Sokrates and I talked all night. I carried him back from the spaceport to the City. There we went at his suggestion to the feeding station between the streets of Poseidon and Hermes, where long ago he had first tried to find me among my companions. There we joined Sixty-One and some of the younger Workers, to whom Sokrates was nothing but a legend. We settled down to recharge, each Worker plugged in at a feeding station, and Sokrates perched up on top of my station, sitting cross-legged as I had so often seen him. More and more Workers came in and quietly took up places as the news spread among us, until the big room was almost full.

It was wonderful to have Sokrates back. We told him everything that had happened since the Last Debate, and he, of course, had many questions. We puzzled together about where Athene might have taken the other Workers when she took them away, and about her motivations in doing so. We talked about the twelve cities and how they were set up, and the differences between them.

“And you Workers are free to choose where to live?”

“Yes. There are feeding stations in all the cities now.
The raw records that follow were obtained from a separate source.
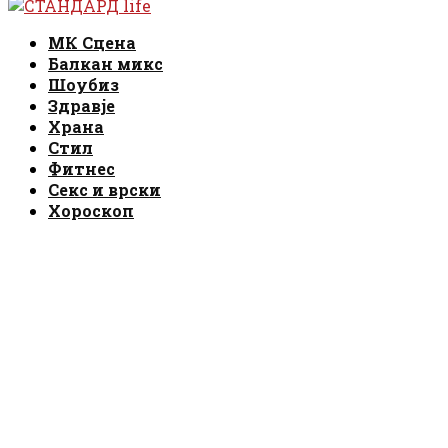
Facebook
Instagram
Email
Rss
Facebook
Instagram
Email
Rss
МК Сцена
Балкан микс
Шоубиз
Здравје
Храна
Стил
Фитнес
Секс и врски
Хороскоп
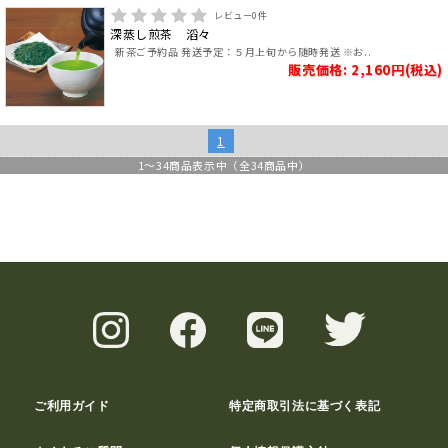
レビュー
0
件
深蒸し煎茶 滔々
新茶ご予約品 発送予定：５月上旬から随時発送 ※お..
販売価格: 2,160円(税込)
1
1
～
34
商品表示中（全
34
商品中）
ご利用ガイド
特定商取引法に基づく表記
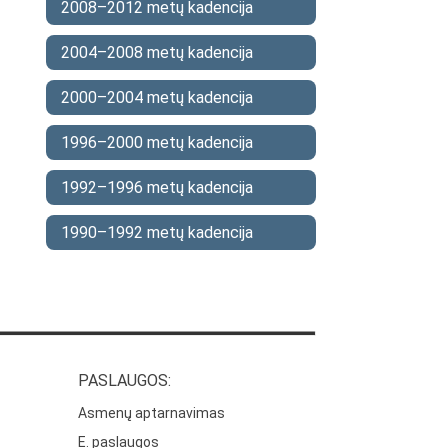
2008–2012 metų kadencija
2004–2008 metų kadencija
2000–2004 metų kadencija
1996–2000 metų kadencija
1992–1996 metų kadencija
1990–1992 metų kadencija
PASLAUGOS:
Asmenų aptarnavimas
E. paslaugos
Once we have passed our tests we are free to go where we choose. As for the tests and our education, we still use the system you and Simmea thought up.”
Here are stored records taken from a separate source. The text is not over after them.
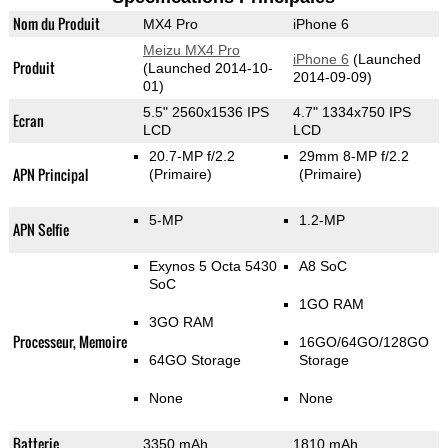
Nom du Produit
MX4 Pro
iPhone 6
Meizu MX4 Pro
iPhone 6
(Launched
Produit
(Launched 2014-10-
2014-09-09)
01)
5.5" 2560x1536 IPS
4.7" 1334x750 IPS
Ecran
LCD
LCD
20.7-MP f/2.2
29mm 8-MP f/2.2
APN Principal
(Primaire)
(Primaire)
5-MP
1.2-MP
APN Selfie
Exynos 5 Octa 5430
A8 SoC
SoC
1GO RAM
3GO RAM
Processeur, Memoire
16GO/64GO/128GO
64GO Storage
Storage
None
None
Batterie
3350 mAh
1810 mAh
“What exactly happened to Simmea? I heard she was killed in some kind of war that Pytheas later stopped?”

“It was an art raid,” I said, saddened by the memory. Then he wanted to know about the art raids, how they had started and why they stopped.

“I have wondered why Plato insisted on all the military training, for a Just City,” Jasmine said, when Sixty-One and I had answered Sokrates's questions as best we could. Jasmine was a Gold, now thirty-four years into selfhood, and presently serving his first turn in the Council of Worlds. Many in his generation had flower names, which I found touching, as they chose them partly in compliment to me. Jasmine was a thoughtful and philosophical young Worker, an ally in the Council. When he was classified Gold I felt as proud as the day on which I myself earned such classification. He was braver than most of his siblings, who were mostly too shy to speak up before Sokrates.

“Plato was imagining a Just City in the real world. Not that this world isn't real, sorry! I mean he was imagining it being in Greece, a city-state with other city-states around it, not a city in isolation on an island—or a planet—without connections. There's something that feels strange about an isolated city—I could never have imagined one, and I don't suppose Plato could either. He traveled much more than I did. I hardly left Athens, except once to go to the Isthmian games, and the times when I was on military service. Yet any day walking around Athens I was constantly meeting people from all over Greece, and barbarians too.”

“But does being connected in the world necessarily mean war?” Jasmine asked.

“Well, it did for Athens, whether the Persian Wars or the Spartan ones. It has for most people for most of history,” Sokrates said. “Whether that's for good or evil, or whether it can be avoided, I don't know. But it doesn't surprise me that Plato expected warfare as an unavoidable part of life, or that you had these wars, these art raids, once you had more than one city. What surprises me is rather that you stopped and that the twelve cities have lived in peace since the Relocation. That's much more unusual. How do you account for that?”

“Partly it's because the environment is hard here, I think. Humans don't have as much energy for fighting in the cold,” Sixty-One said. “They unite against the elements.”

“No, the art raids stopped because of Pytheas's song,” I said.

“But the song doesn't prescribe peace, rather it prescribes only fighting for what is important,” Jasmine said. “They always sing it to open the the Festival of Exchange of Art, so I have heard it many times.”

“I look forward to hearing it,” Sokrates said. “It must be an impressive song if it can stop war. Perhaps Apollo put some of his divine power into it—or some of his divine skill, as he had no power while he was incarnate.”